[Stored entries]
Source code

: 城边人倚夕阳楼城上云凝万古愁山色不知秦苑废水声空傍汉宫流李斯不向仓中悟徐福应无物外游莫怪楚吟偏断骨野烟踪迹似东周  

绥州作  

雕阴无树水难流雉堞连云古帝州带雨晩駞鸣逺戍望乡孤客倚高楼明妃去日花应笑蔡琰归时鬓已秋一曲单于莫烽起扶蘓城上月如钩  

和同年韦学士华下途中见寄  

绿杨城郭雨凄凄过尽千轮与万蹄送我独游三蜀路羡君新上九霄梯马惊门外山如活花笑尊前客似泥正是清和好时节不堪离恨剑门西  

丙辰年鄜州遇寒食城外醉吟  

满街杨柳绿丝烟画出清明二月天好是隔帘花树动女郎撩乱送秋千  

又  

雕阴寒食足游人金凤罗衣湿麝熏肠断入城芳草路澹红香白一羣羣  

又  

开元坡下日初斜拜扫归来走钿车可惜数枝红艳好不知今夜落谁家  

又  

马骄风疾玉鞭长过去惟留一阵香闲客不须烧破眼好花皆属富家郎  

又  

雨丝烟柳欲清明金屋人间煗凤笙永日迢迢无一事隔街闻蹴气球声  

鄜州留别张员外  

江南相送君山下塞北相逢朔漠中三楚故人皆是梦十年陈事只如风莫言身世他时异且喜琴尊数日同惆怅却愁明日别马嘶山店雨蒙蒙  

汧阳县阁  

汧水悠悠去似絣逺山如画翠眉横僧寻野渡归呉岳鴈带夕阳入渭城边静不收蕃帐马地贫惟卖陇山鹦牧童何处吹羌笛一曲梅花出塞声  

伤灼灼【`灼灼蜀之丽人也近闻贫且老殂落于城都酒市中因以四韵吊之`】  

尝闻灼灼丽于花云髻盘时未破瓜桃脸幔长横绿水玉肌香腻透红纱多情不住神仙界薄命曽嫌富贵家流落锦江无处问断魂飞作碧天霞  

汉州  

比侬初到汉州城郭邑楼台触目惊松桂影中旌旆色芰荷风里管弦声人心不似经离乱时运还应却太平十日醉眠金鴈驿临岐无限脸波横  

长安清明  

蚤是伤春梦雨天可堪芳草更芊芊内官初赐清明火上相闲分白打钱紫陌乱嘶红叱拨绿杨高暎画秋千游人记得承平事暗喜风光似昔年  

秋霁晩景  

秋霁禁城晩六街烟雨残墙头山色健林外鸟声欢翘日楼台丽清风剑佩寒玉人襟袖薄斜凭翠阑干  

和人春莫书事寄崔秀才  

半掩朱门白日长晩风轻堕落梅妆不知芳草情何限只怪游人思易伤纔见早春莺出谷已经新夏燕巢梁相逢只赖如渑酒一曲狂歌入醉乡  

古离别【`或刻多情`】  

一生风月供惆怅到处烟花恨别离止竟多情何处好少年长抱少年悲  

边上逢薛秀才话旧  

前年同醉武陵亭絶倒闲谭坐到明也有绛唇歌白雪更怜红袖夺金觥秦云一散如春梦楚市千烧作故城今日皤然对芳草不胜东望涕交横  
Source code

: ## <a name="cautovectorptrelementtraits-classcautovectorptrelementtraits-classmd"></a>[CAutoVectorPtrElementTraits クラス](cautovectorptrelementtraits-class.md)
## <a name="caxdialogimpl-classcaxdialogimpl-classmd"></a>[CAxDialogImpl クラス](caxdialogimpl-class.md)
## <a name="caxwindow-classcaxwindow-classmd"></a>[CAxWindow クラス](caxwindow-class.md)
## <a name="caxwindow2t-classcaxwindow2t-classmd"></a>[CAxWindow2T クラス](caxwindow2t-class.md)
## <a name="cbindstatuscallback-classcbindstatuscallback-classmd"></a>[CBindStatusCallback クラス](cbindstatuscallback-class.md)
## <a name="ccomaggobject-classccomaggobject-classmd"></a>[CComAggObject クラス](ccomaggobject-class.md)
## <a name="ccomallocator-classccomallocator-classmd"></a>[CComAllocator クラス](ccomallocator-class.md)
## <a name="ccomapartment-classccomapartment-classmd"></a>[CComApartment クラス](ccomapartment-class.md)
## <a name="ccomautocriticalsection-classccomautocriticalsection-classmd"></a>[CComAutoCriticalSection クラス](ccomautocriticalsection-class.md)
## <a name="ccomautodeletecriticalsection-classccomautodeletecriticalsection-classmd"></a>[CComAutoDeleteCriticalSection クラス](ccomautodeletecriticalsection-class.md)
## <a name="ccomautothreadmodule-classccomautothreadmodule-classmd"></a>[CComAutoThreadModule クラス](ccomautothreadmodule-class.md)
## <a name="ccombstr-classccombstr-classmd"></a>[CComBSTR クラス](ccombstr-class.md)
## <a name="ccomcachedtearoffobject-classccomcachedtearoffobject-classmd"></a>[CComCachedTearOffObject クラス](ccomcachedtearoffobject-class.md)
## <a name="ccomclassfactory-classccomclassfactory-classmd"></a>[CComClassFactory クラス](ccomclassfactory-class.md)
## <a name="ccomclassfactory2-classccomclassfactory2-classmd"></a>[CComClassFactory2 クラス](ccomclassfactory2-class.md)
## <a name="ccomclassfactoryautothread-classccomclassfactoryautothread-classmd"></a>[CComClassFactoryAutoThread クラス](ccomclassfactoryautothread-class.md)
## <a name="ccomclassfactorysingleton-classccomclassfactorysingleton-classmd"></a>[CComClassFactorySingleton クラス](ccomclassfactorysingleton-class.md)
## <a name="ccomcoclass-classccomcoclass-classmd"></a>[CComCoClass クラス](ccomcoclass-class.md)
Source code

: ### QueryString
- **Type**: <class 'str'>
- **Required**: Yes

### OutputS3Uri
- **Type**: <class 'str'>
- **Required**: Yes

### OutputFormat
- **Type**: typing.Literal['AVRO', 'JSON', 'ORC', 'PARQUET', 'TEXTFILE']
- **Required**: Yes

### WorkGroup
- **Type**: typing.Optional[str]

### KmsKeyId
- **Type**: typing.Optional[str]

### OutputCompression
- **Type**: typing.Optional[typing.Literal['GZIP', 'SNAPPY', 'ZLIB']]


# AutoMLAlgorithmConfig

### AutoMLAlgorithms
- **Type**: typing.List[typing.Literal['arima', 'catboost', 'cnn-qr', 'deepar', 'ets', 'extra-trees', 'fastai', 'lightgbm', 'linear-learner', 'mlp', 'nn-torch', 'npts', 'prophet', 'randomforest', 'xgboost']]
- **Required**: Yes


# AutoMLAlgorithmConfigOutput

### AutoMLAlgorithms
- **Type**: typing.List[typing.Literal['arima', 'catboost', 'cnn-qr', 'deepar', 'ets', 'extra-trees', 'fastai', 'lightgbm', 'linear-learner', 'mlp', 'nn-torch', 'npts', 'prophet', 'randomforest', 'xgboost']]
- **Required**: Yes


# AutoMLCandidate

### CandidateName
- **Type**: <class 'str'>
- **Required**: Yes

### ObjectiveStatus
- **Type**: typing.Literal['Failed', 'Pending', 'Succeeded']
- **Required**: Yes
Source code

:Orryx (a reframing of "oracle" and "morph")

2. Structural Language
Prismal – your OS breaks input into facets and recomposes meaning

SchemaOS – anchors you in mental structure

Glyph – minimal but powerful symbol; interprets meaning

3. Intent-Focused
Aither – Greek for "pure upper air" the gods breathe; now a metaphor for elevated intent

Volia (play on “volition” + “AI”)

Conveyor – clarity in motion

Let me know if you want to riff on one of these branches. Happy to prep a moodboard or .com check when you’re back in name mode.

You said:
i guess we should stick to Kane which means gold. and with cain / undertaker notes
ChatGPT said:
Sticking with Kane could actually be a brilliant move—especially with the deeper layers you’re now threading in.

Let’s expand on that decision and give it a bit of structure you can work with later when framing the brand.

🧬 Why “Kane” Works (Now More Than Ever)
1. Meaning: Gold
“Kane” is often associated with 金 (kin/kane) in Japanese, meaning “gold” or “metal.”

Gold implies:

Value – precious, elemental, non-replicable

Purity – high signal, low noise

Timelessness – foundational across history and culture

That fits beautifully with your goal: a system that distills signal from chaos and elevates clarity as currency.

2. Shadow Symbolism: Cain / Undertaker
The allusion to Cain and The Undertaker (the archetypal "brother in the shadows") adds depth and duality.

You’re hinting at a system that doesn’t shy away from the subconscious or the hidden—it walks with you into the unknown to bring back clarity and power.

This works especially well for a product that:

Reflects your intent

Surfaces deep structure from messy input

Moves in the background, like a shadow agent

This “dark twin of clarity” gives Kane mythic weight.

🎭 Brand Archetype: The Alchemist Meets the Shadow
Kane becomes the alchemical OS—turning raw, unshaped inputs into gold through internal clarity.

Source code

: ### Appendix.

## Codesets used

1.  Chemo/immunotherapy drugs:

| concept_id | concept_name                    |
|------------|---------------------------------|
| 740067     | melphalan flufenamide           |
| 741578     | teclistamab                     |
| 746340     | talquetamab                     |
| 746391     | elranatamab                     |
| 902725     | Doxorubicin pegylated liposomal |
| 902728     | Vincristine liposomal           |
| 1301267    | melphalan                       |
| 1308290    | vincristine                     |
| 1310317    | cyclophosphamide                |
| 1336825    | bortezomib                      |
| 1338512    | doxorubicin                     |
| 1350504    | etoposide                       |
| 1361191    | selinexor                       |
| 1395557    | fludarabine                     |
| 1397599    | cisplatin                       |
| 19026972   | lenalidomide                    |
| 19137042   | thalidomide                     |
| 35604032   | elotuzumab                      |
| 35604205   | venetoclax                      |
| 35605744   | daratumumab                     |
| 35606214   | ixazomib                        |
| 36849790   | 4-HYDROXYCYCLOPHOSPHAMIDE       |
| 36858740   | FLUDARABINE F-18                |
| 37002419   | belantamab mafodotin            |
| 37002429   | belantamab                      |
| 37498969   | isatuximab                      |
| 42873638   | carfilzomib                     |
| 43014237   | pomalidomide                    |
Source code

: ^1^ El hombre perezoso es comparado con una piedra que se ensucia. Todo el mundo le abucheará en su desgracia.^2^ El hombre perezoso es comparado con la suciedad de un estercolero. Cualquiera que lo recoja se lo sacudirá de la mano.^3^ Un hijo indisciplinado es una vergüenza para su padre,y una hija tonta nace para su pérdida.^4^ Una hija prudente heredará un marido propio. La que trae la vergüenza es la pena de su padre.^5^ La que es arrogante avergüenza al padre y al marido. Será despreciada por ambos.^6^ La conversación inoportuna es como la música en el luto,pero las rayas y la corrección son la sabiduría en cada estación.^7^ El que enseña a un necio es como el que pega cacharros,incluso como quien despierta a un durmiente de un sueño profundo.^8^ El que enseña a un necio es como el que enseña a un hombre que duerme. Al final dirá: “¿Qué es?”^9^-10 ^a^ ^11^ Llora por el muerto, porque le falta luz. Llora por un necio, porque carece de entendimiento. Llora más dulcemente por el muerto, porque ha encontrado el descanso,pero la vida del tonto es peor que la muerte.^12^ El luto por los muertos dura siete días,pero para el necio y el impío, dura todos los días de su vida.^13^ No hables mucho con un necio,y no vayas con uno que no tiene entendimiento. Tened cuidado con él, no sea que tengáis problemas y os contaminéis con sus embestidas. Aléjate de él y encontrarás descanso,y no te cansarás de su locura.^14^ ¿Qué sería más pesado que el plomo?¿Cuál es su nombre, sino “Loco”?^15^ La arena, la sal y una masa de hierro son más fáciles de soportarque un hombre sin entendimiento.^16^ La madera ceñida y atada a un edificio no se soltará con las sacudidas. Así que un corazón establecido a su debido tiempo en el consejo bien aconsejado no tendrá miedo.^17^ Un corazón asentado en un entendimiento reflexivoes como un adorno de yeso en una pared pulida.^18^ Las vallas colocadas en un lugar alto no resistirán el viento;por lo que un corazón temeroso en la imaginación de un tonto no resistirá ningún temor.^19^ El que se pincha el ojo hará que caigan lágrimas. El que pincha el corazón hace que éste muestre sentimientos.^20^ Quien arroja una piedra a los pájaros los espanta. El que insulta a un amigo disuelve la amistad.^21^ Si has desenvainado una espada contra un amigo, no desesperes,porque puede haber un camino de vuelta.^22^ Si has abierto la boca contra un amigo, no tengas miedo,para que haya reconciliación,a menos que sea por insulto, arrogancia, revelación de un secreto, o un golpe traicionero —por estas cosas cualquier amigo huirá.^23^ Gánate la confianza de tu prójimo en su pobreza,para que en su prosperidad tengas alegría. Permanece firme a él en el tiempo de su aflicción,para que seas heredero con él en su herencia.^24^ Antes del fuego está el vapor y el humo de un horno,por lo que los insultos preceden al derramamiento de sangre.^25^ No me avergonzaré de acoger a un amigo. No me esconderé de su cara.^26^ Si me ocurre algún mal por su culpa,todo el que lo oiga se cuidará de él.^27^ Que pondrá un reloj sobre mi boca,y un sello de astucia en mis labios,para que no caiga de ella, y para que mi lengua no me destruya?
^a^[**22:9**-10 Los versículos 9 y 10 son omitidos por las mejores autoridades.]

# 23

ASSIGNMENT
Given the word "clarity", show every line of the records that contains it.

OUTPUT FOR THIS EXERCISE
Conveyor – clarity in motion
That fits beautifully with your goal: a system that distills signal from chaos and elevates clarity as currency.
You’re hinting at a system that doesn’t shy away from the subconscious or the hidden—it walks with you into the unknown to bring back clarity and power.
This “dark twin of clarity” gives Kane mythic weight.
Kane becomes the alchemical OS—turning raw, unshaped inputs into gold through internal clarity.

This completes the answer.